## TEXT BLOCK:
Penguin

AddToMe!

When going to describe this page, I was given a great haiku:

Windows NT crashed. I am the Blue Screen of Death. No-one hears your screams.

A perfect introduction to the science of creating a LinuxRouterBox!


What does a Linux Router Box do?

Connects to the Internet (via ADSL, dial-up, etc), provides NAT and 'masquerading' of the connection to any number of computers on your network. Provides a FireWall. Allows you to provide a local MailServer, a WebServer, DynamicDNS, WebProxy any of the useful things you might want to do with any server machine.


Why would I want to use one?

I quote my parents as a great example; they have a computer, my brother has a computer, and they were all discussing getting ADSL. The parents wanted control of the connection, my brother wanted to be able to use the DSL without their computer being on, and I wanted them not to buy a Windows-only modem :)

Otherwise, you might just want to learn about Linux, or be able to ensure the connection at your house will still be up when your main PC has gone to a LAN, or crashed, or is turned off at night, or whatever myriad of other reasons you might have.

What you will need

  • An old computer - anything from a 486 up is permissable, but if you have to use a 486, chances are someone can give you a Pentium class CPU for free.
  • CD-ROM drive
  • Network card
  • DebianLinux CDs

This introduction is written with the relatively new Linux user in mind. It is written for DebianLinux because of the ease of installing software. This task is perhaps easier to provide under another distribution (see SelectingADistribution for a bit of background) -- if you can figure all this out, you can change distribution.


Step 1. Install Linux

This section is being left terse at the moment; make sure to read PartitioningSuggestions. When you're finished this stage you should have a basic Linux installation.

## ENTRIES SUPPLIED:
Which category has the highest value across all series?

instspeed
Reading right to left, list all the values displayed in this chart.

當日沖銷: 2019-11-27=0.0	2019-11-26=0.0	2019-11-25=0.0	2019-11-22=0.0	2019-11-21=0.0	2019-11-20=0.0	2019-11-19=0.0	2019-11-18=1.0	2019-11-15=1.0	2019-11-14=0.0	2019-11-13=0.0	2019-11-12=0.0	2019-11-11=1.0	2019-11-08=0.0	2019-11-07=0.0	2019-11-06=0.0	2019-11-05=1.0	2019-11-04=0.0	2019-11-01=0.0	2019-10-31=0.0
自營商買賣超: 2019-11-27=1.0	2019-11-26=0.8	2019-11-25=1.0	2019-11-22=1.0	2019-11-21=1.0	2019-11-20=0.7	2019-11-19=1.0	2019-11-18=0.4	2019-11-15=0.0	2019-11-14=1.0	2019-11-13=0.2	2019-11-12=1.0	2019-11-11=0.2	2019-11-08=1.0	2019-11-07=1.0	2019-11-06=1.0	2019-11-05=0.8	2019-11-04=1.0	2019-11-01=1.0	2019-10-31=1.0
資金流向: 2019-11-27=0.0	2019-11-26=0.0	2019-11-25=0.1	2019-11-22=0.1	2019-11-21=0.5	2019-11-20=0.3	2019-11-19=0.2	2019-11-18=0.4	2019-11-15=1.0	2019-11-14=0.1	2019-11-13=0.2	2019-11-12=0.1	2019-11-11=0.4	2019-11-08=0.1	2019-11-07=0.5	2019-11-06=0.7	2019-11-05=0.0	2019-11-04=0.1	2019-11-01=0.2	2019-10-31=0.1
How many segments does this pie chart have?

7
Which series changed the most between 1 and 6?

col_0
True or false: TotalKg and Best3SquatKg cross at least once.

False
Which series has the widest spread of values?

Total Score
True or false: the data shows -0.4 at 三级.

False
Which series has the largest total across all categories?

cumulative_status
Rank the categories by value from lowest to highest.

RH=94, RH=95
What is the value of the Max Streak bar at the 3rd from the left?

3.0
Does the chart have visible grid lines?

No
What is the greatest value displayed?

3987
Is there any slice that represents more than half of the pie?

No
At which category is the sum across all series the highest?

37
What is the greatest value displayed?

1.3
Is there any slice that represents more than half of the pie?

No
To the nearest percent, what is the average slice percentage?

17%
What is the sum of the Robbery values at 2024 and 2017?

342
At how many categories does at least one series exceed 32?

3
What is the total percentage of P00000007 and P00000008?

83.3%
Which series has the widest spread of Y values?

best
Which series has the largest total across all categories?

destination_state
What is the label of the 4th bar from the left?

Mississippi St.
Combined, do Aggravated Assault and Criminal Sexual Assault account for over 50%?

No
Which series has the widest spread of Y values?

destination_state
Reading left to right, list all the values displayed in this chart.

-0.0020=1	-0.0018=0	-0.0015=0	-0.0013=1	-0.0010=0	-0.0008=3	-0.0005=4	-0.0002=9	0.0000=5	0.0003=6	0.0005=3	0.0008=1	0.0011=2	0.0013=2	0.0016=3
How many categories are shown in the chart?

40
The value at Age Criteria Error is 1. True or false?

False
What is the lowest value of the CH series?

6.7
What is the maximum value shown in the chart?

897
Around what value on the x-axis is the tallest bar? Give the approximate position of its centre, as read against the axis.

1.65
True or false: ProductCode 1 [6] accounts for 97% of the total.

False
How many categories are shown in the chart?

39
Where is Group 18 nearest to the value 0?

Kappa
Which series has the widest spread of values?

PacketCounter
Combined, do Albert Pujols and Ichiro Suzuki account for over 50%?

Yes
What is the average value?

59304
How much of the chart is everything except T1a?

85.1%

## WHAT YOU SHOULD DO:
In the text on building a Linux router box, which distribution is the introduction written for, and for what reason?

## PROBLEM SOLUTION:
It is written for DebianLinux because of the ease of installing software.